A pesar de los años transcurridos y las vicisitudes habidas, contra toda evidencia, me sigo sintiendo el mismo que fui. Pienso quizá que nunca dejé de ser un niño, ni un adolescente, ni un joven, ni el hombre maduro que soy, ni quizás, aunque parezca un absurdo, no he dejado de ser el viejo que seré. Puede ser que ninguno de nosotros hayamos dejado de ser todo eso. Tenemos todas las edades dentro.

Sí, tengo acumuladas todas las edades, el despertar balbuciente de la niñez, la turbia búsqueda de la adolescencia, el vigor de los años de oro, la calma triste de la madurez y la debilidad de la senectud.

Abandonada y perdida entre las sábanas mi piel busca las huellas que el paso del tiempo dejó sobre ella. Epidermis dormida, aún así tengo sobre mí todas las pieles, la perfumada de la infancia, la piel en celo de la pubertad, la hambrienta de caricias de la juventud, la necesitada de vida de la prudencia, la resquebrajada de la vejez.

Reincidente en el fracaso, olvidado en la fortuna, tengo en mi interior todas las derrotas, el príncipe destronado de la infancia, el amor maltrecho de la adolescencia, la brusquedad sangrante del resquebrajamiento de las utopías de la mocedad, la progresiva pérdida de los sueños de la larga estepa que le sigue, el vértigo de la otredad de la senilidad.

La figura de cera de semblante serio y gesto prudente, esconde el jugador espontáneo de la niñez, el atolondrado de la nubilidad, el que arriesga de la juventud, el calculador de la maduración, el despreocupado de los últimos años.

El epicúreo zarandeado por la vida guarda, a pesar de ello, todos los inicios, el que no puede esperar, que ha de ser satisfecho de inmediato para evitar la rabieta, el que podemos postergar para un momento mejor y el que no puede ser pospuesto porque el mañana ya no forma parte del tiempo.

Por todo ello puedo llegar a sentir miedo como un niño aterrorizado, soy capaz de enamorarme como un adolescente, de desear como un joven, de razonar como un adulto o de esperar tranquilamente como un anciano sentado a la puerta de su casa.

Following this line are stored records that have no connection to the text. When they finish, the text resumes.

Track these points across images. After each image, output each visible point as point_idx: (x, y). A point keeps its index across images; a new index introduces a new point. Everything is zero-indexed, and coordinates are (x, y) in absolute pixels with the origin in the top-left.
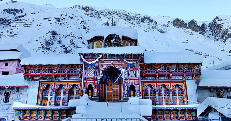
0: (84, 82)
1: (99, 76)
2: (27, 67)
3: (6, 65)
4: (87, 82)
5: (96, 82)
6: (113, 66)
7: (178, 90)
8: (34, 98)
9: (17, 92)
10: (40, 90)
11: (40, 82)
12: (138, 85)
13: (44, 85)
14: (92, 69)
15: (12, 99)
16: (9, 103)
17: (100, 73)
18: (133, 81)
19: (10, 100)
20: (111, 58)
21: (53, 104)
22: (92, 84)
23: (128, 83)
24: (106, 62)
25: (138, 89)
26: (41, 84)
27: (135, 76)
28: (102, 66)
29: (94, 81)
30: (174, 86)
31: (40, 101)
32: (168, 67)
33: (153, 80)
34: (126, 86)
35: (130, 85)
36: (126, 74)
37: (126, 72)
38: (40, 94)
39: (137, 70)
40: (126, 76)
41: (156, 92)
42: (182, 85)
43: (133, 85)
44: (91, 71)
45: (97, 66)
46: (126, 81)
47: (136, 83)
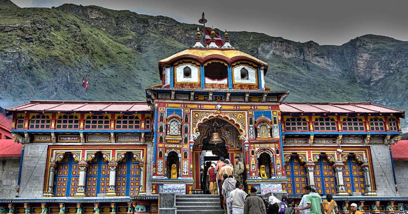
0: (158, 148)
1: (192, 136)
2: (19, 116)
4: (164, 147)
5: (186, 147)
6: (220, 115)
7: (353, 164)
10: (50, 163)
11: (49, 146)
12: (278, 153)
13: (57, 154)
14: (174, 122)
17: (193, 130)
18: (268, 145)
21: (83, 191)
22: (177, 151)
23: (257, 149)
24: (205, 107)
25: (278, 162)
26: (53, 150)
27: (271, 136)
28: (197, 115)
29: (182, 144)
31: (50, 185)
32: (334, 121)
33: (303, 145)
34: (252, 156)
35: (261, 154)
36: (251, 132)
37: (251, 128)
38: (51, 173)
39: (275, 125)
40: (252, 135)
41: (309, 168)
42: (362, 155)
43: (267, 153)
44: (174, 126)
45: (187, 115)
46: (252, 145)
47: (273, 149)
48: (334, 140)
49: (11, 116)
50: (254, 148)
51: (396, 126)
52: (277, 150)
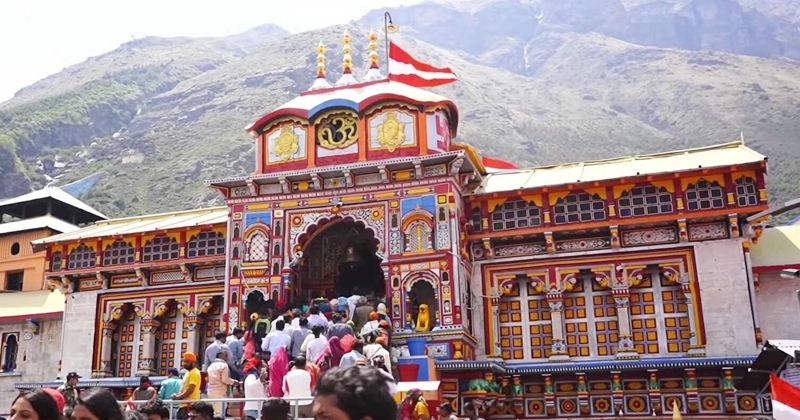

Ninguna edad se nos ha ido del todo, las guardamos a la espera de necesitarlas, únicamente el miedo a vernos en lo que fuimos puede impedir que hagan su aparición; la estúpida censura del pasado, el pánico a ver nuestro interior.

Solo los sueños han ido perdiéndose en la bruma dejada por los años para quedar reducidos a unos pocos nombres, que no el mío, a unas cuantas ambiciones, que no las mías y a un cuerpo, el mío, cada vez más débil y bamboleante, cada vez más silencioso y frugal, soñando la exuberancia de otro.